US Open To Offer ‘Quiet Rooms’ In ‘Holistic Approach’ To Mental Health

 Czech Republic's Tomas Berdych serves the ball to Ryan Harrison of the US during their 2017 US Open Men's Singles match at the USTA Billie Jean King National Tennis Center in New York on August 30, 2017. / AFP PHOTO / Jewel SAMAD (Photo credit should read JEWEL SAMAD/AFP via Getty Images)

The upcoming US Open may have lost three of their biggest stars in Serena Williams, Roger Federer and Rafael Nadal, but they’re making sure that the athletes that will be playing will have plenty of safe spaces to retreat to should the going get too tough. 

On Tuesday, the USTA (United States Tennis Association) announced a new Mental Health Initiative with a “holistic approach” to players’ mental health. “The USTA and US Open are always looking for ways to work collaboratively with the other Grand Slam events, ATP, WTA and ITF to provide the greatest level of support for our competitors,” said Mike Dowse, CEO and Executive Director, USTA. “We recognize that ensuring the mental health of the players is an area that needed to be addressed, and we are taking formative steps to give athletes the necessary resources to compete at the highest level.”

Players will have access to licensed mental health providers throughout the tournament and will even have the ability to enter “quiet rooms” at the US Open. 

The topic of mental health for athletes has been at the top of the sports world conversation for the past several months. In June, Naomi Osaka withdrew from the French Open, citing “long bouts of depression” after the 2018 US Open and focusing on her mental health as the reason.

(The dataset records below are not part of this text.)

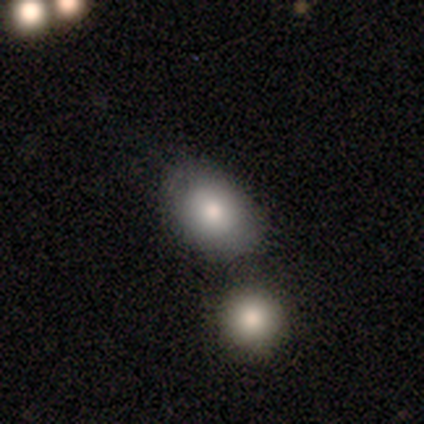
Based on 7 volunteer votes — Morphology: type=smooth (71%); roundness=in between (80%); merging=none (83%).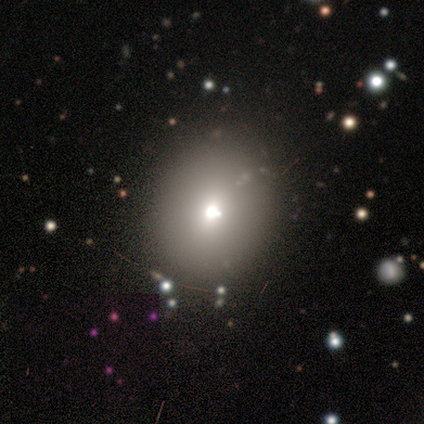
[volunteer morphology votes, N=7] type=smooth (57%); roundness=round (75%); merging=none (100%).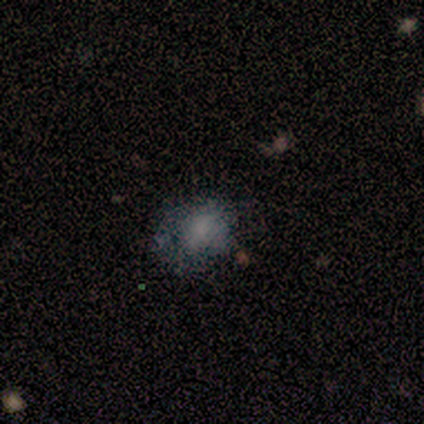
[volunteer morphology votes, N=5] type=smooth (80%); roundness=round (100%); merging=none (40%, tied with minor disturbance).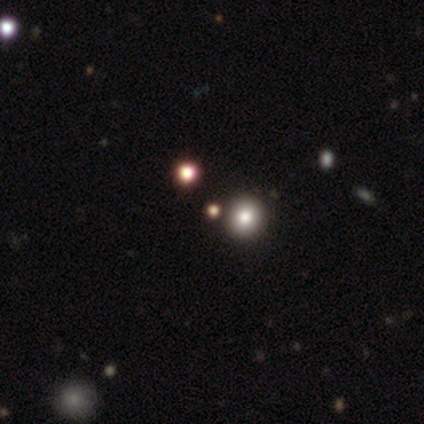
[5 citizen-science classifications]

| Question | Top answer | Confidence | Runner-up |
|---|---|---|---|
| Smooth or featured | star or artifact | 60% | smooth (40%) |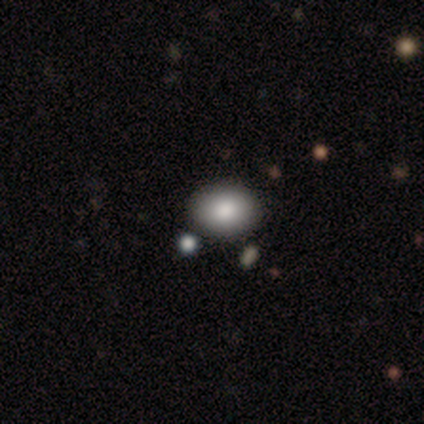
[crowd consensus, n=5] Q: Smooth or featured?
A: smooth (80%); runner-up: star or artifact (20%)
Q: How rounded?
A: round (50%); tied with: in between (50%)
Q: Merging?
A: none (50%); tied with: minor disturbance (50%)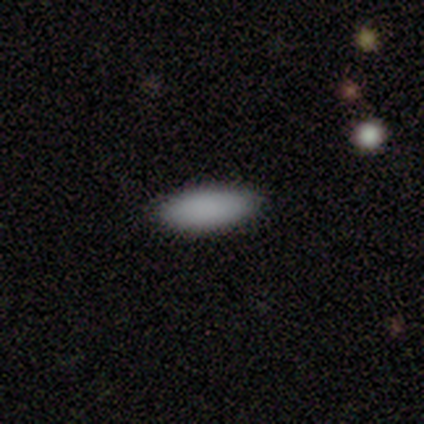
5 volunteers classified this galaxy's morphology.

She took a break from tennis before returning to the court for the Tokyo Olympics — representing Japan — before losing in the third round. Last week, Osaka was preparing to play at the Western & Southern Open in Cincinnati when she participated in her first press conference since withdrawing from the French Open. 

Her return did not go well. 

Osaka was asked by Cincinnati Enquirer columnist Paul Daugherty how she balances her media obligations, considering her platform. Osaka was able to answer, but began to cry, forcing her to step away for five minutes in order to compose herself.

The conversation around mental health has not only focused on tennis athletes. U.S.A gymnastic star Simone Biles dealt with her own struggles surrounding mental health at the Tokyo Olympics. 

In the women’s team competition, Biles withdrew herself from competition due to a “medical issue” that turned out to be a mental health issue. 

“I’ve never felt like this going into a competition before,” Biles said to reporters after the event. “I tried to go out here and have fun. And warmup in the back went a little bit better but then once I came out here…’No. Mental’s not there. So, I just need to let the girls do it and focus on myself.”

“Physically, I feel good, I’m in shape,” Biles told Hoda Kotb exclusively on TODAY after her withdrawal. “Emotionally, that kind of varies on the time and moment. Coming here to the Olympics and being the head star isn’t an easy feat, so we’re just trying to take it one day at a time and we’ll see.”

Her withdrawal and that of Osaka’s became polarizing topics, with each side of the political aisle taking it to one extreme or another. 

The US Open appears to be attempting to address the issue in their upcoming tournament, making mental health a part of their normal medical care. 

“The issue of mental health awareness has been brought to the forefront over the course of the global pandemic, as many individuals, players included, have struggled with the stresses and emotions that have come as a result of COVID-19,” said Stacey Allaster, Chief Executive of the USTA. “Together with the multi-dimensional pressures within professional sport, this new reality highlighted the need to provide additional resources to support all aspects of athletes’ health, including their mental health and wellbeing. We look forward to seeing how the initiatives implemented at this year’s tournament, and in the coming months, make an impact on player wellbeing, and will continue to look for ways to improve and adapt as we move forward.”